### RECORD EXCERPTS ###

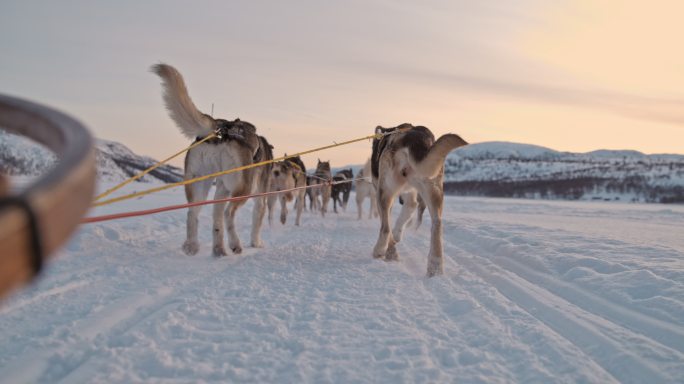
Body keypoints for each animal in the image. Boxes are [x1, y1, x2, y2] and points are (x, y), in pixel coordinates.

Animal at [152, 62, 272, 255]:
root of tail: (220, 129)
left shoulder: (221, 190)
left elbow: (216, 221)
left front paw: (217, 248)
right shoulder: (260, 198)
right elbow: (256, 223)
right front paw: (256, 243)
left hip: (199, 184)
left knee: (193, 214)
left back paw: (194, 245)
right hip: (244, 188)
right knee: (228, 214)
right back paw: (234, 243)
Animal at [372, 123, 468, 276]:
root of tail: (413, 137)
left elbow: (389, 226)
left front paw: (391, 251)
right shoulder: (411, 196)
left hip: (384, 193)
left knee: (386, 228)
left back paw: (380, 250)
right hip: (433, 189)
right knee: (437, 224)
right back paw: (435, 267)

###

WORK REQUEST
Look above for the line containing "right back paw: (234, 243)", then please write out that line and each one after it through the end, exactly, with nothing else.

EXERCISE RESULT
right back paw: (234, 243)
Animal at [372, 123, 468, 276]:
root of tail: (413, 137)
left elbow: (389, 226)
left front paw: (391, 251)
right shoulder: (411, 196)
left hip: (384, 193)
left knee: (386, 228)
left back paw: (380, 250)
right hip: (433, 189)
right knee: (437, 224)
right back paw: (435, 267)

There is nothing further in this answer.